Eivind Kolding, CEO of Maersk Line, a subsidiary of shipping giant A.P. Moller-Maersk AS in Copenhagen, says the tight market is related to a surge in U.S. exports in the fourth quarter, which carriers didn't see coming. Carriers worry that if they respond by putting more ships in service, but trade drops off again, they'll be stuck with operating empty vessels that are expensive to maintain. U.S. exports did turn slightly slower in January from December, data out Thursday showed, though they remain well above a year earlier.
The crunch is a window into the larger revolution of the last two decades, as globalization transformed U.S. trade. Buoyant U.S. consumption had ships full of everything from jeans to computers crossing the Pacific and pulling into U.S. ports. Ship companies expanded the global fleet at double-digit annual rates from 2004 through 2008. Over the next two years, they are due to receive hundreds more mammoth vessels, ordered during the boom, that they don't need.
U.S. ports, meanwhile, expanded import facilities. Georgia spent $500 million between 1995 and 2005 building docks and railyards at the port of Savannah.

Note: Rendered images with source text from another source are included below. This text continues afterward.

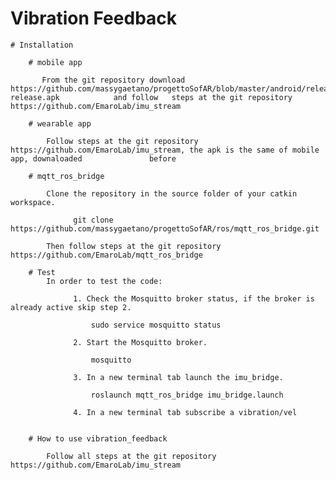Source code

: # Vibration Feedback

    # Installation

        # mobile app

           From the git repository download https://github.com/massygaetano/progettoSofAR/blob/master/android/release/mobile-release.apk            and follow   steps at the git repository https://github.com/EmaroLab/imu_stream

        # wearable app

            Follow steps at the git repository https://github.com/EmaroLab/imu_stream, the apk is the same of mobile app, downaloaded               before
  
        # mqtt_ros_bridge
        
            Clone the repository in the source folder of your catkin workspace.
    
                  git clone https://github.com/massygaetano/progettoSofAR/ros/mqtt_ros_bridge.git
  
            Then follow steps at the git repository https://github.com/EmaroLab/mqtt_ros_bridge

        # Test
            In order to test the code:

                  1. Check the Mosquitto broker status, if the broker is already active skip step 2.
       
                      sudo service mosquitto status
    
                  2. Start the Mosquitto broker.
       
                      mosquitto
   
                  3. In a new terminal tab launch the imu_bridge.

                      roslaunch mqtt_ros_bridge imu_bridge.launch 
  
                  4. In a new terminal tab subscribe a vibration/vel
    
          
        # How to use vibration_feedback 
  
            Follow all steps at the git repository https://github.com/EmaroLab/imu_stream
  
  

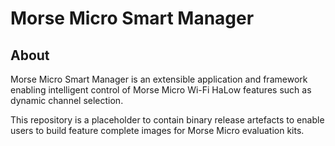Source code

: # Morse Micro Smart Manager

## About

Morse Micro Smart Manager is an extensible application and framework enabling 
intelligent control of Morse Micro Wi-Fi HaLow features such as dynamic channel 
selection.

This repository is a placeholder to contain binary release artefacts to enable
users to build feature complete images for Morse Micro evaluation kits.

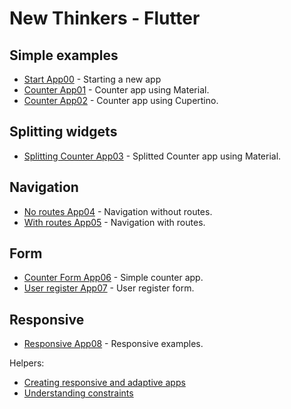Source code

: # New Thinkers - Flutter

## Simple examples

- [Start App00](/examples/app00/) - Starting a new app
- [Counter App01](/examples/app01/) - Counter app using Material.
- [Counter App02](/examples/app02/) - Counter app using Cupertino.

## Splitting widgets

- [Splitting Counter App03](/examples/app03/) - Splitted Counter app using Material.

## Navigation

- [No routes App04](/examples/app04/) - Navigation without routes.
- [With routes App05](/examples/app05/) - Navigation with routes.

## Form

- [Counter Form App06](/examples/app06/) - Simple counter app.
- [User register App07](/examples/app07/) - User register form.

## Responsive

- [Responsive App08](/examples/app07/) - Responsive examples.

Helpers:
- [Creating responsive and adaptive apps](https://flutter.dev/docs/development/ui/layout/adaptive-responsive)
- [Understanding constraints](https://flutter.dev/docs/development/ui/layout/constraints)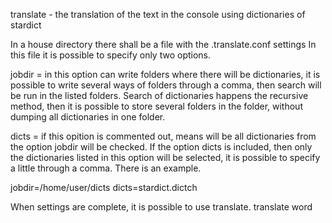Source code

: translate - the translation of the text in the console using dictionaries of stardict

In a house directory there shall be a file with the .translate.conf settings
In this file it is possible to specify only two options.

jobdir = in this option can write folders where there will be dictionaries, it is possible to write several ways of folders through a comma, then search will be run in the listed folders. Search of dictionaries happens the recursive method, then it is possible to store several folders in the folder, without dumping all dictionaries in one folder.

dicts = if this opition is commented out, means will be all dictionaries from the option jobdir will be checked. If the option dicts is included, then only the dictionaries listed in this option will be selected, it is possible to specify a little through a comma. There is an example.

jobdir=/home/user/dicts
dicts=stardict.dictch

When settings are complete, it is possible to use translate.
translate word
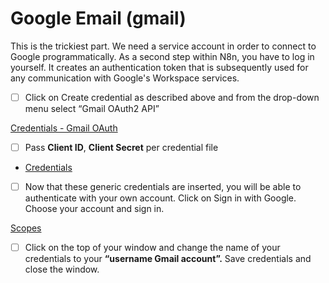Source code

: # Google Email (gmail)

This is the trickiest part. We need a service account in order to connect to Google programmatically. As a second step within N8n, you have to log in yourself. It creates an authentication token that is subsequently used for any communication with Google's Workspace services.

- [ ]  Click on Create credential as described above and from the drop-down menu select “Gmail OAuth2 API”

[Credentials - Gmail OAuth](https://codahosted.io/docs/3PFXo2bENf/blobs/bl-Id9Ra2rhus/18c247d22cd29b4dca71effbff9a0e60a7e4171c0ed4dd7270612afaf4413afaf1e6b7d5a5e838fda5caea80e5410b25ba74112ec67a3af4e9ed79fccd25ce13106343e8547bf3b0b2610bc3bfb5a67c92a4ad401d567f2333f04d8ea3731434b5207d58)

- [ ]  Pass **Client ID**, **Client Secret** per credential file
    
- [Credentials](https://ai.google.dev/gemini-api/docs)
    
- [ ]  Now that these generic credentials are inserted, you will be able to authenticate with your own account. Click on Sign in with Google. Choose your account and sign in.

[Scopes](https://codahosted.io/docs/3PFXo2bENf/blobs/bl-fH4KfBp7bt/27379decb5e4263610784fa4db10906f9ee4d86c264d8194a70d88d182a26653c1feaa49ee1131cb5f69f4fff023197a45b9579c29b74e50d82352422f81552d19bc11d53345d628dd78b40b0306a624d3cc48efa08559ac49745ac2c9c25411409b4629)

- [ ]  Click on the top of your window and change the name of your credentials to your **“username Gmail account”.** Save credentials and close the window.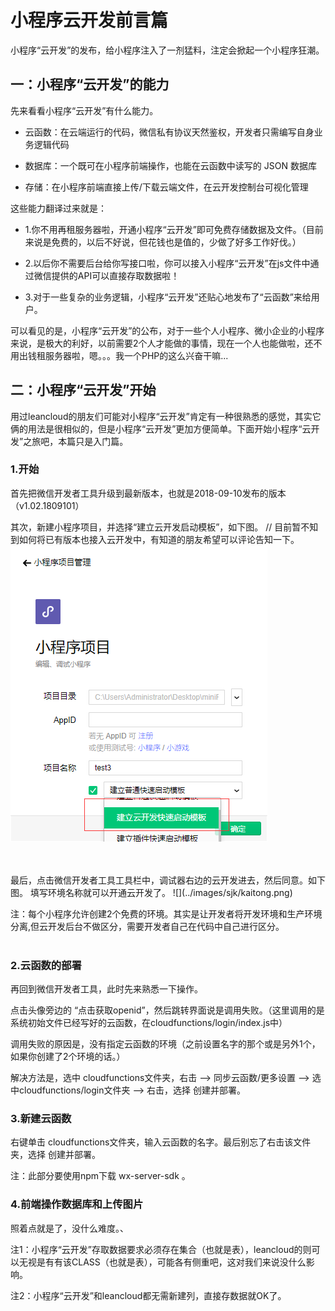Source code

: # 小程序云开发前言篇

小程序“云开发”的发布，给小程序注入了一剂猛料，注定会掀起一个小程序狂潮。

## 一：小程序“云开发”的能力

先来看看小程序“云开发”有什么能力。

+ 云函数：在云端运行的代码，微信私有协议天然鉴权，开发者只需编写自身业务逻辑代码

+ 数据库：一个既可在小程序前端操作，也能在云函数中读写的 JSON 数据库

+ 存储：在小程序前端直接上传/下载云端文件，在云开发控制台可视化管理

这些能力翻译过来就是：

+ 1.你不用再租服务器啦，开通小程序“云开发”即可免费存储数据及文件。（目前来说是免费的，以后不好说，但花钱也是值的，少做了好多工作好伐。）

+ 2.以后你不需要后台给你写接口啦，你可以接入小程序“云开发”在js文件中通过微信提供的API可以直接存取数据啦！

+ 3.对于一些复杂的业务逻辑，小程序“云开发”还贴心地发布了“云函数”来给用户。

可以看见的是，小程序“云开发”的公布，对于一些个人小程序、微小企业的小程序来说，是极大的利好，以前需要2个人才能做的事情，现在一个人也能做啦，还不用出钱租服务器啦，嗯。。。我一个PHP的这么兴奋干嘛...

## 二：小程序“云开发”开始

用过leancloud的朋友们可能对小程序“云开发”肯定有一种很熟悉的感觉，其实它俩的用法是很相似的，但是小程序“云开发”更加方便简单。下面开始小程序“云开发”之旅吧，本篇只是入门篇。

### 1.开始

首先把微信开发者工具升级到最新版本，也就是2018-09-10发布的版本（v1.02.1809101）

其次，新建小程序项目，并选择“建立云开发启动模板”，如下图。 // 目前暂不知到如何将已有版本也接入云开发中，有知道的朋友希望可以评论告知一下。
![](../images/sjk/create.png)

<br />
<br />
最后，点击微信开发者工具工具栏中，调试器右边的云开发进去，然后同意。如下图。
填写环境名称就可以开通云开发了。
![](../images/sjk/kaitong.png)  

注：每个小程序允许创建2个免费的环境。其实是让开发者将开发环境和生产环境分离,但云开发后台不做区分，需要开发者自己在代码中自己进行区分。
<br />
<br />

### 2.云函数的部署

再回到微信开发者工具，此时先来熟悉一下操作。

点击头像旁边的 “点击获取openid”，然后跳转界面说是调用失败。（这里调用的是系统初始文件已经写好的云函数，在cloudfunctions/login/index.js中）

调用失败的原因是，没有指定云函数的环境（之前设置名字的那个或是另外1个，如果你创建了2个环境的话。）

解决方法是，选中 cloudfunctions文件夹，右击 ——> 同步云函数/更多设置 ——> 选中cloudfunctions/login文件夹 ——> 右击，选择 创建并部署。

### 3.新建云函数

右键单击 cloudfunctions文件夹，输入云函数的名字。最后别忘了右击该文件夹，选择 创建并部署。

注：此部分要使用npm下载 wx-server-sdk 。

### 4.前端操作数据库和上传图片

照着点就是了，没什么难度。、

注1：小程序“云开发”存取数据要求必须存在集合（也就是表），leancloud的则可以无视是有有该CLASS（也就是表），可能各有侧重吧，这对我们来说没什么影响。

注2：小程序“云开发”和leancloud都无需新建列，直接存数据就OK了。

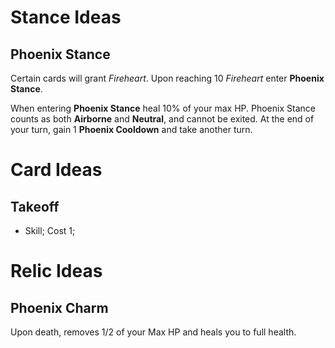 # Stance Ideas

## Phoenix Stance
Certain cards will grant *Fireheart*. Upon reaching 10 *Fireheart*
enter **Phoenix Stance**.

When entering **Phoenix Stance** heal 10% of your max HP. Phoenix Stance
counts as both **Airborne** and **Neutral**, and cannot be exited.
At the end of your turn, gain 1 **Phoenix Cooldown** and take another turn.

# Card Ideas
## Takeoff
- Skill; Cost 1; 

# Relic Ideas

## Phoenix Charm
Upon death, removes 1/2 of your Max HP and heals you to full health.
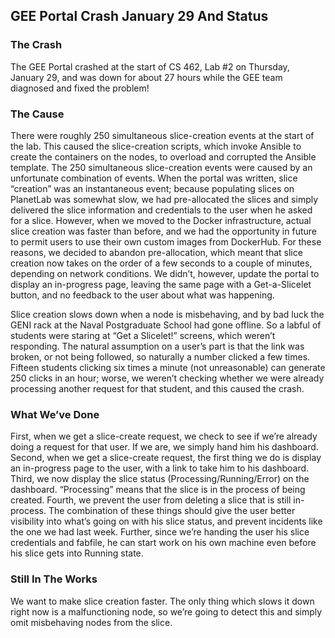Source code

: ## GEE Portal Crash January 29 And Status

### The Crash
The GEE Portal crashed at the start of CS 462, Lab #2 on Thursday, January 29, and was down for about 27 hours while the GEE team diagnosed and fixed the problem!

### The Cause
There were roughly 250 simultaneous slice-creation events at the start of the lab.  This caused the slice-creation scripts, which invoke Ansible to create the containers on the nodes, to overload and corrupted the Ansible template.
The 250 simultaneous slice-creation events were caused by an unfortunate combination of events.  When the portal was written, slice “creation” was an instantaneous event; because populating slices on PlanetLab was somewhat slow, we had pre-allocated the slices and simply delivered the slice information and credentials to the user when he asked for a slice.  However, when we moved to the Docker infrastructure, actual slice creation was faster than before, and we had the opportunity in future to permit users to use their own custom images from DockerHub.  For these reasons, we decided to abandon pre-allocation, which meant that slice creation now takes on the order of a few seconds to a couple of minutes, depending on network conditions.  We didn’t, however, update the portal to display an in-progress page, leaving the same page with a Get-a-Slicelet button, and no feedback to the user about what was happening.

Slice creation slows down when a node is misbehaving, and by bad luck the GENI rack at the Naval Postgraduate School had gone offline.  So a labful of students were staring at “Get a Slicelet!” screens, which weren’t responding.  The natural assumption on a user’s part is that the link was broken, or not being followed, so naturally a number clicked a few times.  Fifteen students clicking six times a minute (not unreasonable) can generate 250 clicks in an hour; worse, we weren’t checking whether we were already processing another request for that student, and this caused the crash.

### What We’ve Done
First, when we get a slice-create request, we check to see if we’re already doing a request for that user.  If we are, we simply hand him his dashboard.  Second, when we get a slice-create request, the first thing we do is display an in-progress page to the user, with a link to take him to his dashboard.  Third, we now display the slice status (Processing/Running/Error) on the dashboard.  “Processing” means that the slice is in the process of being created.  Fourth, we prevent the user from deleting a slice that is still in-process.  The combination of these things should give the user better visibility into what’s going on with his slice status, and prevent incidents like the one we had last week.  Further, since we’re handing the user his slice credentials and fabfile, he can start work on his own machine even before his slice gets into Running state.

### Still In The Works
We want to make slice creation faster.  The only thing which slows it down right now is a malfunctioning node, so we’re going to detect this and simply omit misbehaving nodes from the slice.

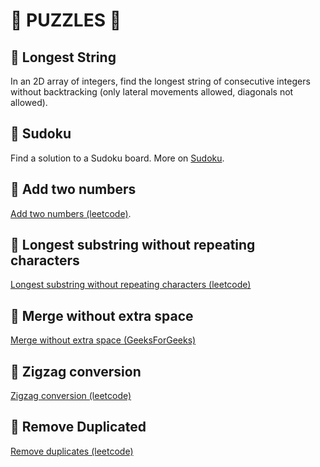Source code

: # :game_die: PUZZLES :game_die:

## :dart: Longest String

In an 2D array of integers, find the longest string of consecutive integers without backtracking
(only lateral movements allowed, diagonals not allowed).

## :dart: Sudoku

Find a solution to a Sudoku board. More on [Sudoku](https://www.sudoku-solutions.com).

## :dart: Add two numbers

[Add two numbers (leetcode)](https://leetcode.com/problems/add-two-numbers).


## :dart: Longest substring without repeating characters

[Longest substring without repeating characters (leetcode)](https://leetcode.com/problems/longest-substring-without-repeating-characters)


## :dart: Merge without extra space

[Merge without extra space (GeeksForGeeks)](https://practice.geeksforgeeks.org/problems/merge-two-sorted-arrays-1587115620/1)

## :dart: Zigzag conversion

[Zigzag conversion (leetcode)](https://leetcode.com/problems/zigzag-conversion)

## :dart: Remove Duplicated

[Remove duplicates (leetcode)](https://leetcode.com/problems/remove-duplicates-from-sorted-array-ii)
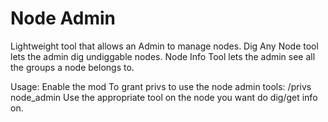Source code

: # Node Admin

Lightweight tool that allows an Admin to manage nodes.
Dig Any Node tool lets the admin dig undiggable nodes.
Node Info Tool lets the admin see all the groups a node belongs to.


Usage:
Enable the mod
To grant privs to use the node admin tools:
/privs <playername> node_admin
Use the appropriate tool on the node you want do dig/get info on.


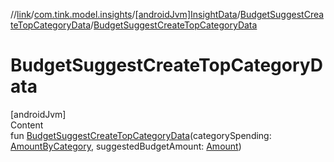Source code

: //[link](../../../index.md)/[com.tink.model.insights](../../index.md)/[[androidJvm]InsightData](../index.md)/[BudgetSuggestCreateTopCategoryData](index.md)/[BudgetSuggestCreateTopCategoryData](-budget-suggest-create-top-category-data.md)



# BudgetSuggestCreateTopCategoryData  
[androidJvm]  
Content  
fun [BudgetSuggestCreateTopCategoryData](-budget-suggest-create-top-category-data.md)(categorySpending: [AmountByCategory](../../../com.tink.model.relations/[android-jvm]-amount-by-category/index.md), suggestedBudgetAmount: [Amount](../../../com.tink.model.misc/[android-jvm]-amount/index.md))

It also enticed importers to build distribution centers, a model followed by ports in Virginia, South Carolina and New York. While some ports, such as Savannah's, have also kept up export traffic, America's trading infrastructure grew imbalanced, with a huge capacity to import goods but an attenuated capacity to export them. Loads of grain or corrugated paper leaving the U.S. took a back seat to the DVDs and toys coming in...
The recession brought a steep downturn in imports. One ship company, the APL unit of Singapore's Neptune Orient Lines Ltd., saw its shipments to the U.S. fall 14% to 19%. But the import infrastructure was built over decades and occupies large amounts of property, not just right at ports but nearby. Reversing this to handle more export capacity would be a huge undertaking that couldn't be accomplished overnight.
Ship companies, having cut back the frequency of their trips to the U.S., and still under profit pressure, say they won't increase service again until U.S. imports pick up sharply. They wouldn't schedule their routes based on U.S. exports unless those rose a great deal, said Tony Mason of the International Chamber of Shipping, a ship-owner group.